Look through the records below and copy each line that includes the word "down".

======== Exercise data

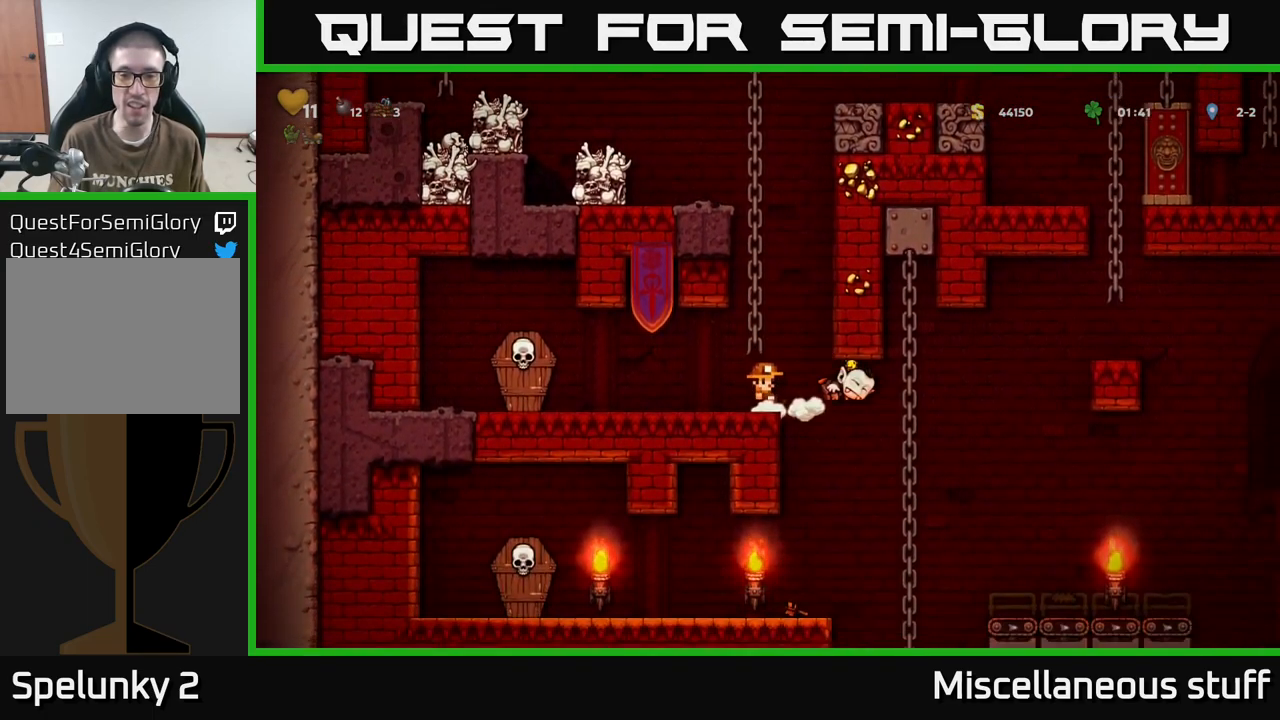
{"buttons": [], "events": [[100, "DPAD_LEFT", "up"]]}
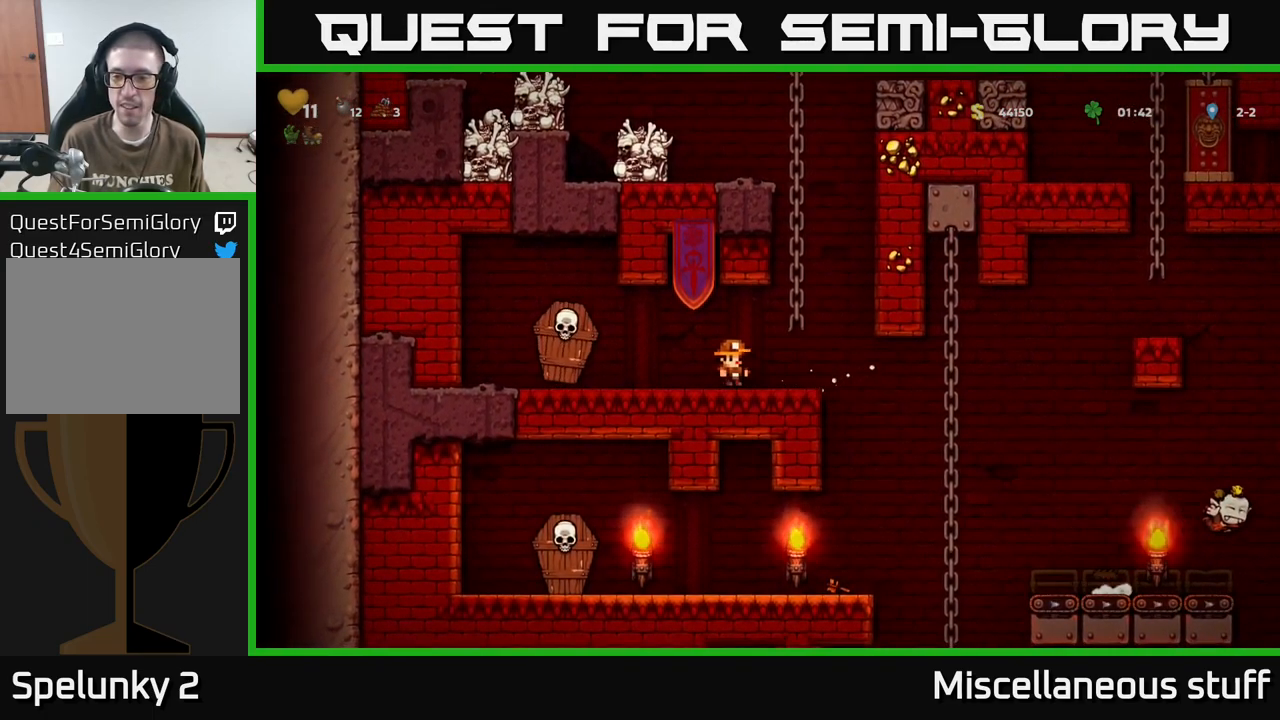
{"buttons": ["DPAD_RIGHT"], "events": [[133, "DPAD_RIGHT", "down"], [250, "DPAD_RIGHT", "up"], [483, "DPAD_RIGHT", "down"]]}
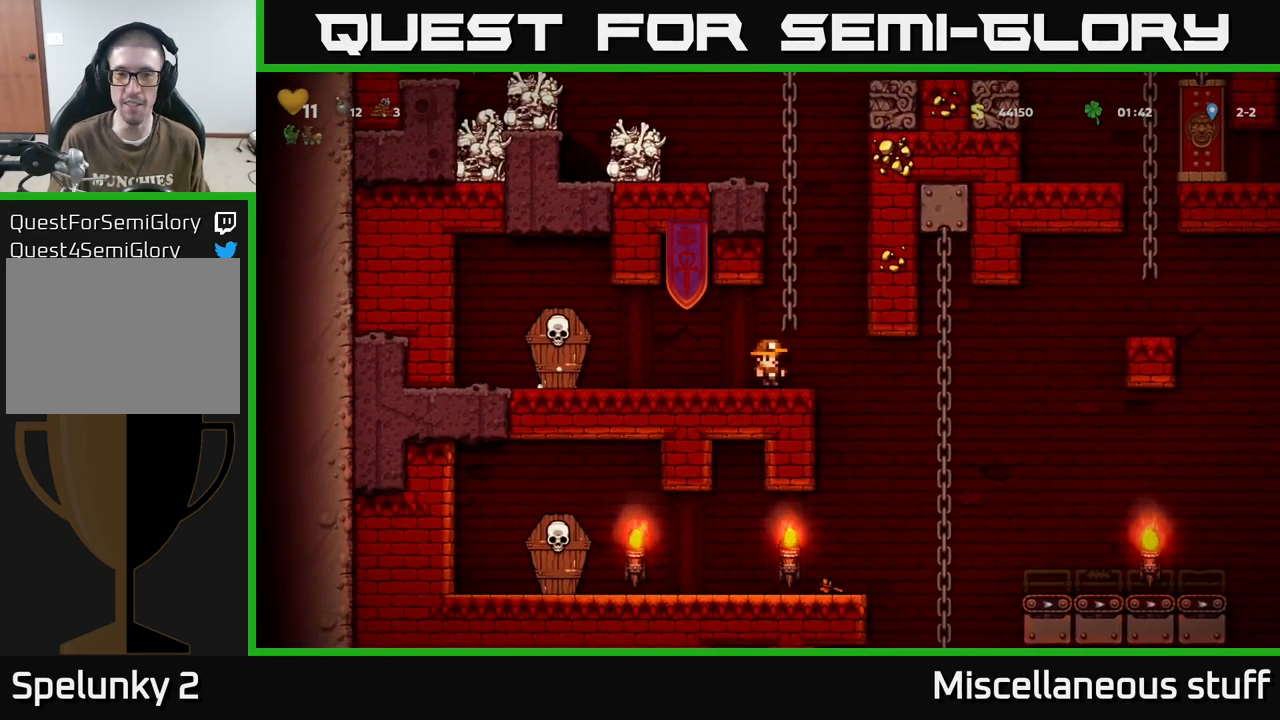
{"buttons": ["DPAD_UP"], "events": [[66, "A", "down"], [133, "DPAD_RIGHT", "up"], [150, "DPAD_UP", "down"], [233, "A", "up"], [316, "DPAD_LEFT", "down"], [466, "DPAD_LEFT", "up"]]}
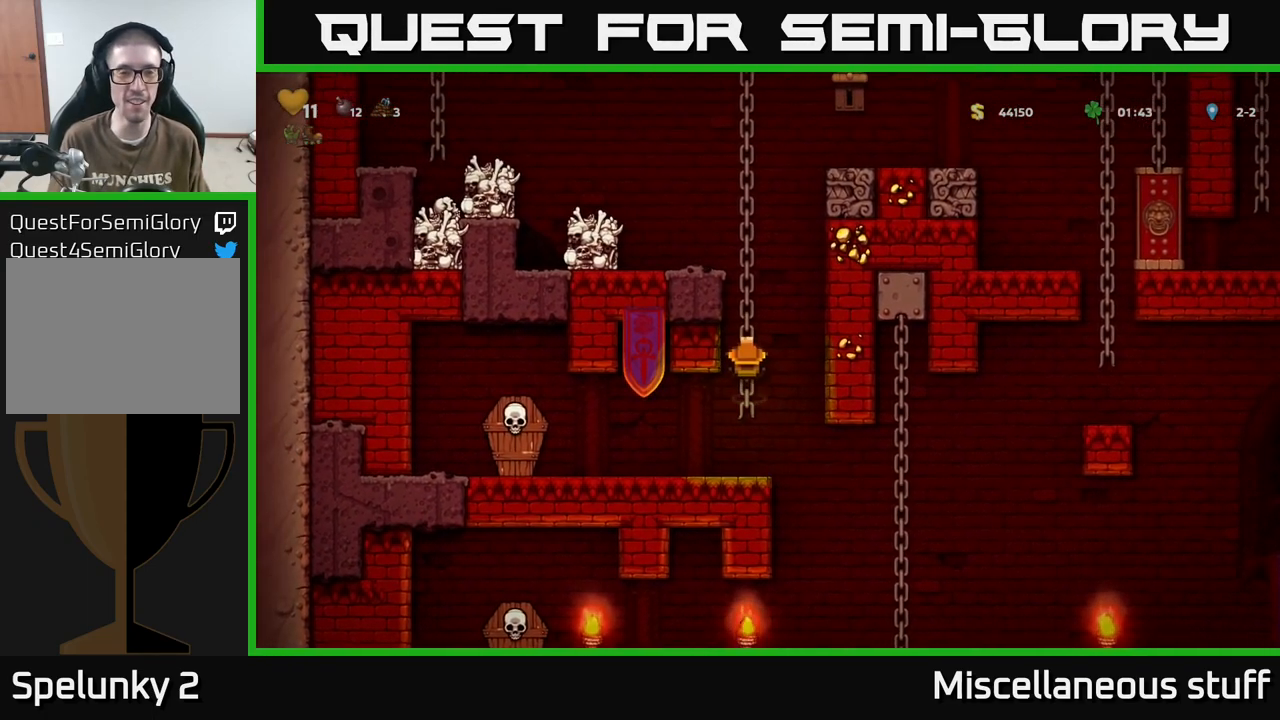
{"buttons": ["A", "DPAD_LEFT"], "events": [[250, "A", "down"], [367, "DPAD_LEFT", "down"], [450, "DPAD_UP", "up"]]}
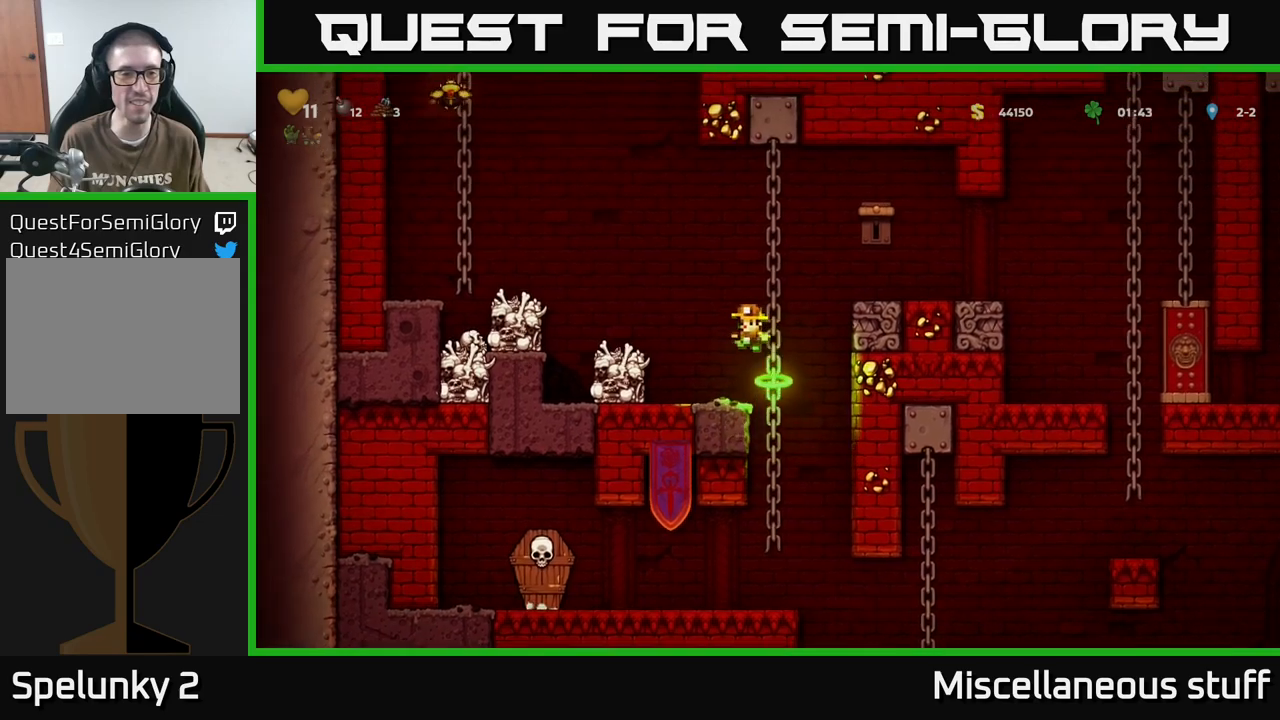
{"buttons": [], "events": [[50, "A", "up"], [83, "DPAD_LEFT", "up"], [283, "DPAD_LEFT", "down"], [400, "DPAD_LEFT", "up"]]}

================

**Response to this exercise:**
{"buttons": ["DPAD_RIGHT"], "events": [[133, "DPAD_RIGHT", "down"], [250, "DPAD_RIGHT", "up"], [483, "DPAD_RIGHT", "down"]]}
{"buttons": ["DPAD_UP"], "events": [[66, "A", "down"], [133, "DPAD_RIGHT", "up"], [150, "DPAD_UP", "down"], [233, "A", "up"], [316, "DPAD_LEFT", "down"], [466, "DPAD_LEFT", "up"]]}
{"buttons": ["A", "DPAD_LEFT"], "events": [[250, "A", "down"], [367, "DPAD_LEFT", "down"], [450, "DPAD_UP", "up"]]}
{"buttons": [], "events": [[50, "A", "up"], [83, "DPAD_LEFT", "up"], [283, "DPAD_LEFT", "down"], [400, "DPAD_LEFT", "up"]]}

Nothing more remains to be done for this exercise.